I’m not good with rules. I’ve been trying to write a page of dialogue for my new work-in-progress, Lessons in Space, and I keep getting hung up.
Some of them are easy. Always put the words between quotation marks, unless the communication is telepathic, subvocalized or expressed in some other way, like light waves or odor. Try to show the speaker’s tone of voice in the tag. You could use an adverb to tell emotion, but it isn’t as strong. Make each character’s “voice” distinctive.
The one I always have trouble with is the injunction to place tags (identifiers) before or after the character has spoken rather than in the middle of the speech. For example:
Dilbert shouted, “That’s a piece of crap!”
“That’s a piece of crap.” Dilbert’s shoulders slumped.
These show, rather than tell, something about Dilbert’s character, and don’t interrupt the flow of his words.
A hard and fast rule, right? But let’s examine it. We all know that there are times when we pause as we speak, perhaps to emphasize a point or hunt for an exact word. Sometimes, we can indicate this in writing by using ellipses. For example:
“That’s. . . a piece of crap,” Dilbert announced.
But if we really want to emphasize a point, wouldn’t it be more dramatic to do it this way?
“That,” Dilbert announced, pointing at the painting, “is a piece of crap!”
Here, we reinforce that Dilbert is an arrogant, opinionated individual who is used to being listened to.
If used sparingly, breaking the speech with a tag can be quite successful. But it violates the rules.
Everyone needs rules, writers of fiction included. We have to check our spelling, and obey most of the rules of punctuation and grammar. Without these guidelines, we can’t communicate effectively, and our readers would throw down our books in disgust.
However, as fiction writers, we are accustomed to weaving words to create a mood or define a character, as deftly and succinctly as possible.
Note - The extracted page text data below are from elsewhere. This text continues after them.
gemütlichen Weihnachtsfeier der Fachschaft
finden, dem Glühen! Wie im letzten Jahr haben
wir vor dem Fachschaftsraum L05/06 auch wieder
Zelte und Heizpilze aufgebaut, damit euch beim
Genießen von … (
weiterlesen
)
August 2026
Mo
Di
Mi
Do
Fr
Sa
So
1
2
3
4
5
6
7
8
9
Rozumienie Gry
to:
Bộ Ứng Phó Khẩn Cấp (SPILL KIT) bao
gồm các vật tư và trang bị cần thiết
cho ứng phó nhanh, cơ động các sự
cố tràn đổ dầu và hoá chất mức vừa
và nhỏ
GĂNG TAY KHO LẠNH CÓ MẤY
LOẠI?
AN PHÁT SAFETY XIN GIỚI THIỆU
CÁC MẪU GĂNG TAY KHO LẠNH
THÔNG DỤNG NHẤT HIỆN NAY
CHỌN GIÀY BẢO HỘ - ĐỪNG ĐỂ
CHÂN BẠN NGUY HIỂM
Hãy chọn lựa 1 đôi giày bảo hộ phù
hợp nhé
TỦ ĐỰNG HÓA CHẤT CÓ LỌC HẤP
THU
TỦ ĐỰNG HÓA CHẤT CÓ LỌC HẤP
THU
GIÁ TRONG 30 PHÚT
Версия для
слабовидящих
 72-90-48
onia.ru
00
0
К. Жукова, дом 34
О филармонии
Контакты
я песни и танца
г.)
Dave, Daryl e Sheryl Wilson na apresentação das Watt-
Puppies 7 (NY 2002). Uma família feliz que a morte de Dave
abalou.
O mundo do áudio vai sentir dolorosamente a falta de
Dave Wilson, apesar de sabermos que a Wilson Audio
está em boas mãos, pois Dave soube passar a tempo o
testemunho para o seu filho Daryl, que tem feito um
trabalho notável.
We might use an otherwise unacceptable spelling of a word to indicate an accent. A lizardman from Omicron VI would need extra esses to illustrate his hiss, and a Klingon growls his rrrrs.
Maybe insert a sentence fragment. We could even string letters together to show an alien language, make up futuristic slang, devise unique ways of indicating non-verbal communications like snorts or sniffs.
I believe that if we allow ourselves to slavishly follow the rules, we will limit ourselves too much. We have to allow ourselves some freedom. Perhaps, sometimes, the laws of good writing lead to the loss of good writing.
I know others will disagree, and I welcome comments.
Use of commonly accepted grammar and spelling optional.